С мая 1943 года по январь 1944 года я провел на Пулковских высотах. Добрая половина разбойничьих снарядов летела на Ленинград над нашими головами.
Ясными утрами, тихими вечерами много раз слышал я в небе шелест вражеских снарядов. Иногда на разбой прилетали «мессершмитты». Они взлетали с Гатчинского аэродрома и на малых высотах подходили к Пулковской высоте. Наш передний край в таких случаях взрывался ружейно-пулеметным огнем. «Мессеры» легко взмывали вверх и резвились затем в пригородном пространстве, вызывая общую ярость.
В одну из августовских ночей на гребне восточного ответвления центральной высоты, среди могильных надгробий, появилась зенитная батарея. За ночь расчеты зарылись в землю и изготовились к стрельбе.

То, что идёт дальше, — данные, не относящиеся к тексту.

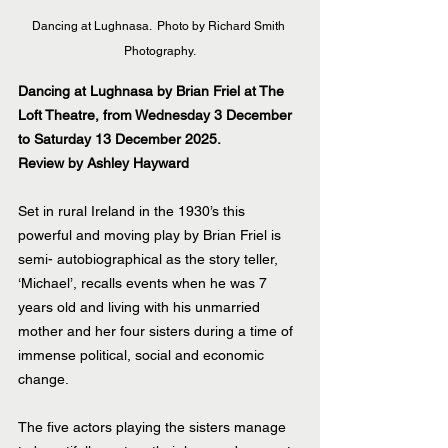
Dancing at Lughnasa.  Photo by Richard Smith 
Photography.
Dancing at Lughnasa by Brian Friel at The 
Loft Theatre, from Wednesday 3 December 
to Saturday 13 December 2025.
Review by Ashley Hayward
Set in rural Ireland in the 1930’s this 
powerful and moving play by Brian Friel is 
semi- autobiographical as the story teller, 
‘Michael’, recalls events when he was 7 
years old and living with his unmarried 
mother and her four sisters during a time of 
immense political, social and economic 
change.
The five actors playing the sisters manage 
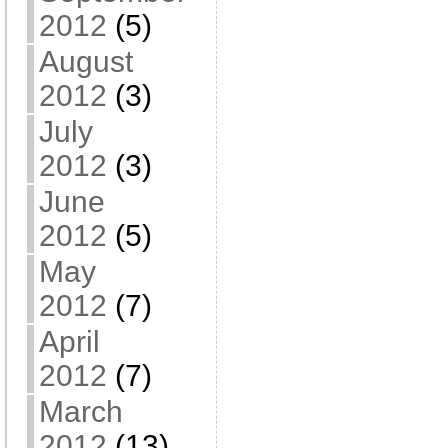
2012
(5)
August
2012
(3)
July
2012
(3)
June
2012
(5)
May
2012
(7)
April
2012
(7)
March
2012
(13)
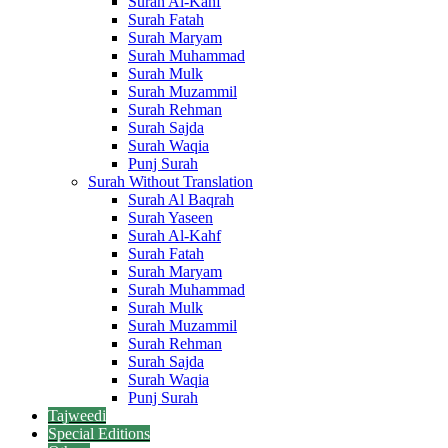
Surah Al-Kahf
Surah Fatah
Surah Maryam
Surah Muhammad
Surah Mulk
Surah Muzammil
Surah Rehman
Surah Sajda
Surah Waqia
Punj Surah
Surah Without Translation
Surah Al Baqrah
Surah Yaseen
Surah Al-Kahf
Surah Fatah
Surah Maryam
Surah Muhammad
Surah Mulk
Surah Muzammil
Surah Rehman
Surah Sajda
Surah Waqia
Punj Surah
Tajweedi
Special Editions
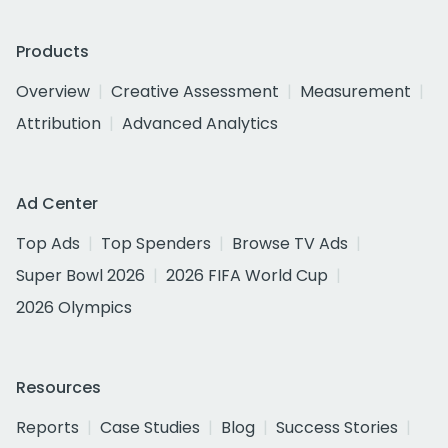
Products
Overview
Creative Assessment
Measurement
Attribution
Advanced Analytics
Ad Center
Top Ads
Top Spenders
Browse TV Ads
Super Bowl 2026
2026 FIFA World Cup
2026 Olympics
Resources
Reports
Case Studies
Blog
Success Stories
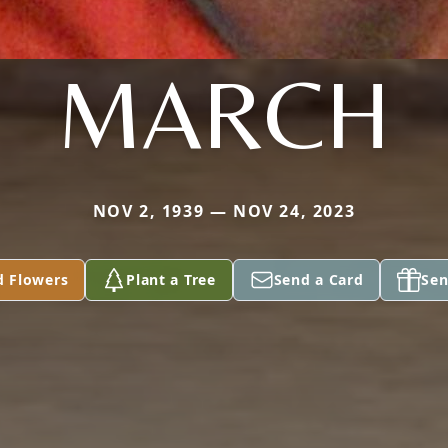
MARCH
NOV 2, 1939 — NOV 24, 2023
d Flowers
Plant a Tree
Send a Card
Sen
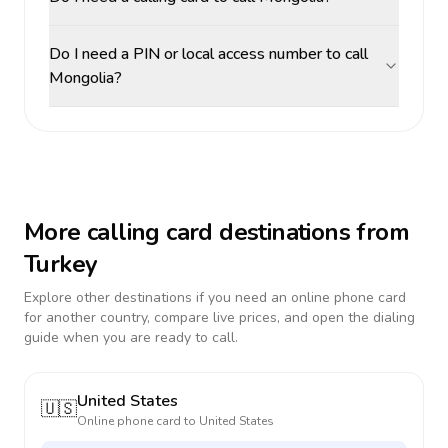
Do I need a PIN or local access number to call
Mongolia?
More calling card destinations from
Turkey
Explore other destinations if you need an online phone card
for another country, compare live prices, and open the dialing
guide when you are ready to call.
United States
🇺🇸
Online phone card to
United States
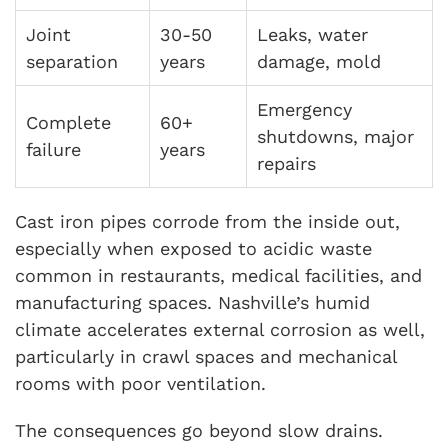
Joint
30-50
Leaks, water
separation
years
damage, mold
Emergency
Complete
60+
shutdowns, major
failure
years
repairs
Cast iron pipes corrode from the inside out,
especially when exposed to acidic waste
common in restaurants, medical facilities, and
manufacturing spaces. Nashville’s humid
climate accelerates external corrosion as well,
particularly in crawl spaces and mechanical
rooms with poor ventilation.
The consequences go beyond slow drains.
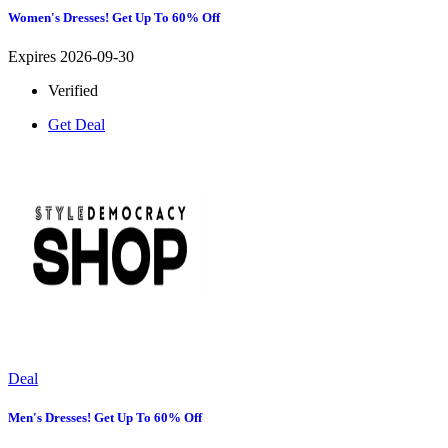
Women's Dresses! Get Up To 60% Off
Expires 2026-09-30
Verified
Get Deal
Deal
Men's Dresses! Get Up To 60% Off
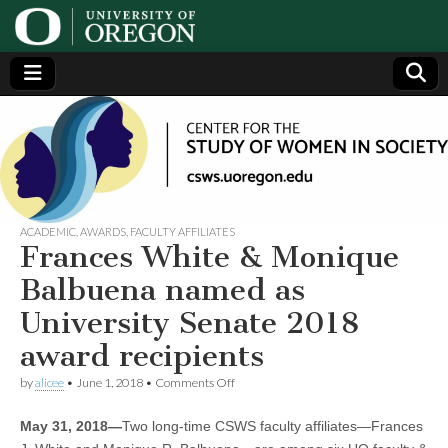
Center
Generating,
supporting
and
for the
disseminating
research on
women
Study
ACADEMIC
,
AWARDS
,
FACULTY AFFILIATES
Frances White & Monique
of
Balbuena named as
University Senate 2018
Women
award recipients
in
on
by
alicee
•
June 1, 2018
•
Comments Off
Frances
White
Society
May 31, 2018—
Two long-time CSWS faculty affiliates—Frances
&
Monique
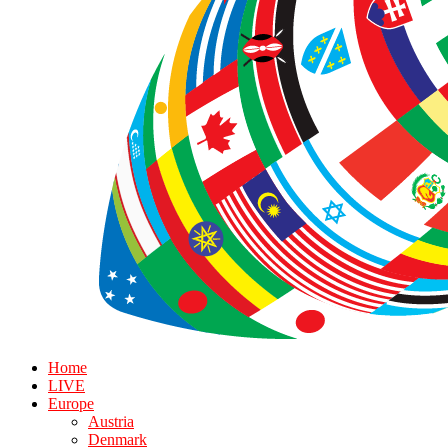
Home
LIVE
Europe
Austria
Denmark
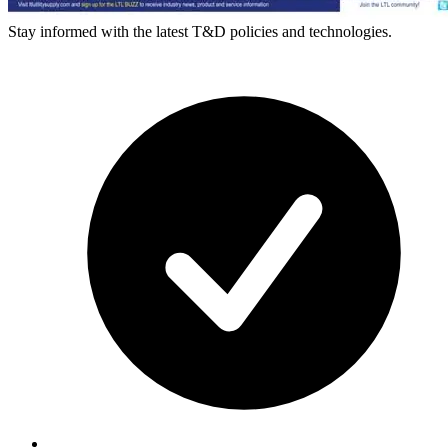
Stay informed with the latest T&D policies and technologies.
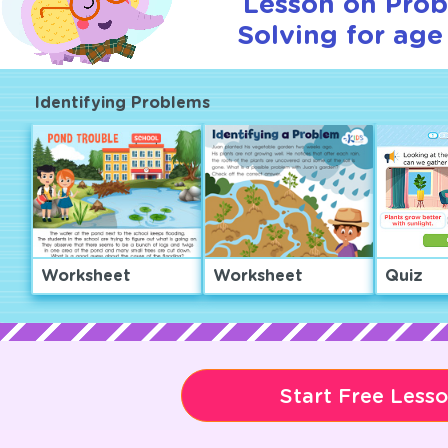
Lesson on Pro
Solving for age
Identifying Problems
Worksheet
Worksheet
Quiz
Start Free Less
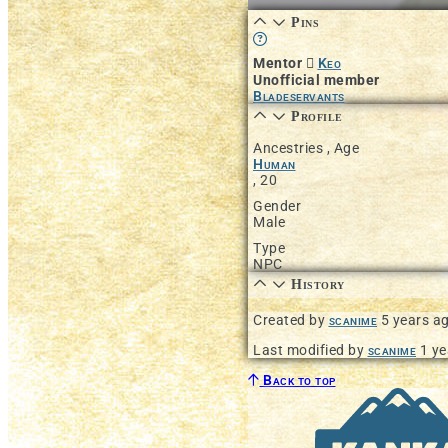
Pins
Learn more about this featur
Mentor
Keo
Unofficial member
Bladeservants
Profile
Ancestries , Age
Human
,
20
Gender
Male
Type
NPC
History
Created by
scanime
5 years a
Last modified by
scanime
1 ye
Back to top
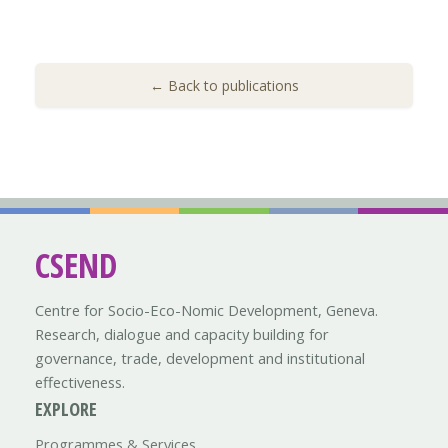
← Back to publications
CSEND
Centre for Socio-Eco-Nomic Development, Geneva.
Research, dialogue and capacity building for
governance, trade, development and institutional
effectiveness.
EXPLORE
Programmes & Services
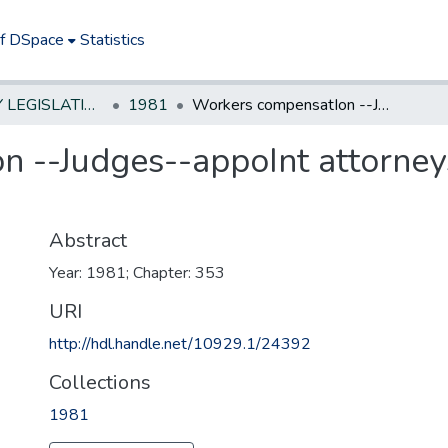
of DSpace
Statistics
NEW JERSEY LEGISLATIVE HISTORIES
1981
Workers compensatIon --Judges--appoInt attorneys currently employed as hearing referees
 --Judges--appoInt attorney
Abstract
Year: 1981; Chapter: 353
URI
http://hdl.handle.net/10929.1/24392
Collections
1981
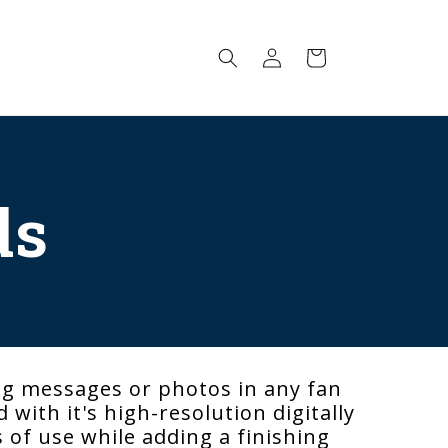
Log
Cart
in
ds
ng messages or photos in any fan
with it's high-resolution digitally
s of use while adding a finishing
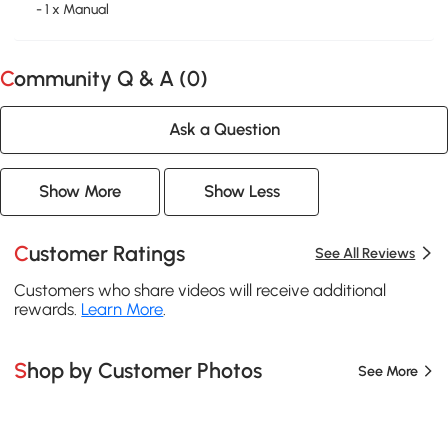
- 1 x Manual
Community Q & A (
0
)
Ask a Question
Show More
Show Less
Customer Ratings
See All Reviews
Customers who share videos will receive additional
rewards.
Learn More
.
Shop by Customer Photos
See More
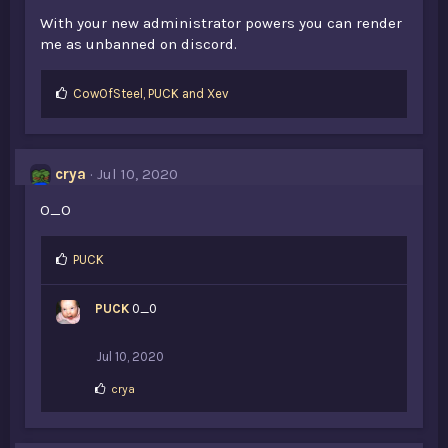
With your new administrator powers you can render
me as unbanned on discord.
L
CowOfSteel
,
PUCK
and
Xev
i
k
e
s
crya
Jul 10, 2020
:
O_O
L
PUCK
i
k
PUCK
0_0
e
s
:
Jul 10, 2020
L
crya
i
k
e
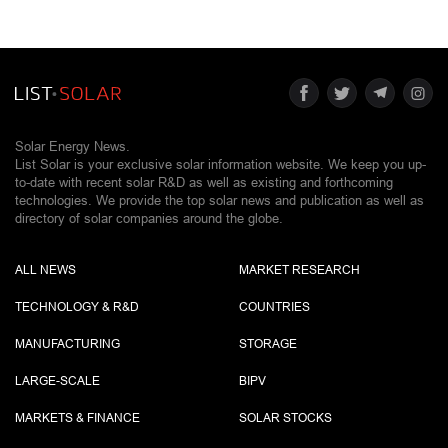
Solar Energy News.
List Solar is your exclusive solar information website. We keep you up-
to-date with recent solar R&D as well as existing and forthcoming
technologies. We provide the top solar news and publication as well as
directory of solar companies around the globe.
ALL NEWS
MARKET RESEARCH
TECHNOLOGY & R&D
COUNTRIES
MANUFACTURING
STORAGE
LARGE-SCALE
BIPV
MARKETS & FINANCE
SOLAR STOCKS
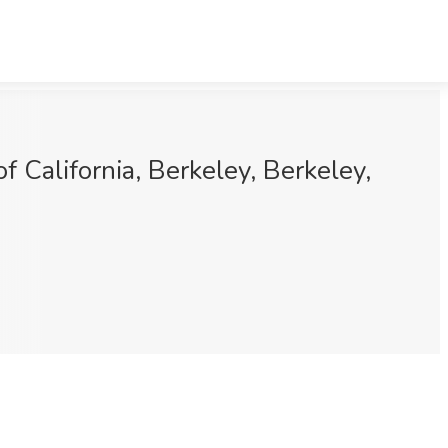
 California, Berkeley, Berkeley,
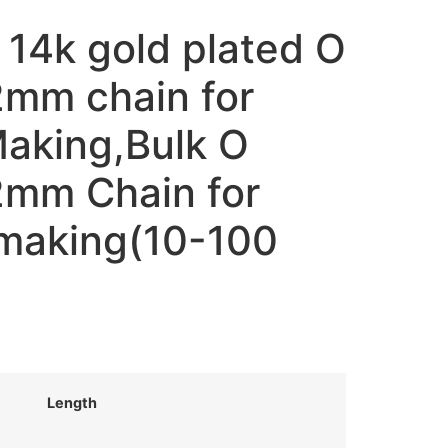
 14k gold plated O
2mm chain for
Making,Bulk O
2mm Chain for
making(10-100
Length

Весь день все кругом были в напряженном ожидании. К вечеру, как обычно, появилась пара «мессершмиттов». Они шли прямо на батарею. Четырехорудийный залп был для них полнейшей неожиданностью. Один «мессер» клюнул носом, задымил, с трудом развернулся и, вихляя, потянул к себе. Второй заметался, развернулся над самой землей и также убрался восвояси. На три дня воцарилась предгрозовая тишина.
Мы тогда вели ночной образ жизни. Днем отсыпались.
На четвертый день, около четырех часов дня, меня разбудил сильный грохот. Землянка вздрогнула, меня бросило к стене. Тамбур обрушился. Едкий дым и пыль залепили глаза. Выскочив наружу, наблюдаю картину: на огневой позиции батареи бушует огненный смерч, штабная землянка роты обрушена, из-под наката извлекают людей.
Артналет продолжался ровно полчаса. К вечеру прилетел «юнкере». Сделал два круга над поверженной батареей и удалился. Ночью остатки батареи эвакуировали.
Через два дня под склоном центральной высоты, где от Пулковского шоссе начинается ответвление дороги на Пушкин, установили двухорудийную дальнобойную батарею. Площадки для орудий основательно углубили, возвели над ними бревенчатые срубы, засыпали их землей и тщательно замаскировали. В урочное время батарея открыла огонь. Он достигал Гатчинского аэродрома и лишил немцев возможности им пользоваться. Кроме того, батарея вступила в борьбу с вражескими орудиями, обстреливавшими Ленинград.
Эти две пушки воевали столь успешно, что, наверное, стали бельмом в глазу у врага. Десятки снарядов ежедневно обрушивал неприятель на нашу батарею. Всех калибров. Особенно зловещим был огонь их 410-миллиметровой мортиры. Далеко, где-то в стороне Тайцев, возникал глухой, протяжный гул. Через несколько секунд воздух начинал вибрировать. Гул нарастал. В небе возникал темный сгусток. Становился черным пятном и по крутой траектории низвергался на землю. Она вздрагивала, колебалась под ногами. Воронки после разрыва достигали трехметровой глубины. Страшно попасть под такой снаряд!
Немецкие снаряды падали кучно, но цели не достигали. Склон высоты защищал батарею от настельного огня, а навесной почему-то до цели не дотягивал. Зато как доставалось кладбищу! Когда сейчас я смотрю на надгробные его камни, то невольно качаю головой. Но это между нами: нельзя вселять сомнение в души тех, кто продолжает носить цветы на дорогие могилы.
Сотни снарядов обрушил враг всего на два наших орудия. Сколько жизней ленинградцев, сколько зданий сохранили артиллеристы и остались непобежденными! Мы по достоинству оценили уже тогда значение контрбатарейной борьбы с врагом.
Батарею сняли с позиции потому, что на Пулковские высоты стали подходить и зарываться танки. Исподволь готовилась операция по разгрому врага у стен Ленинграда.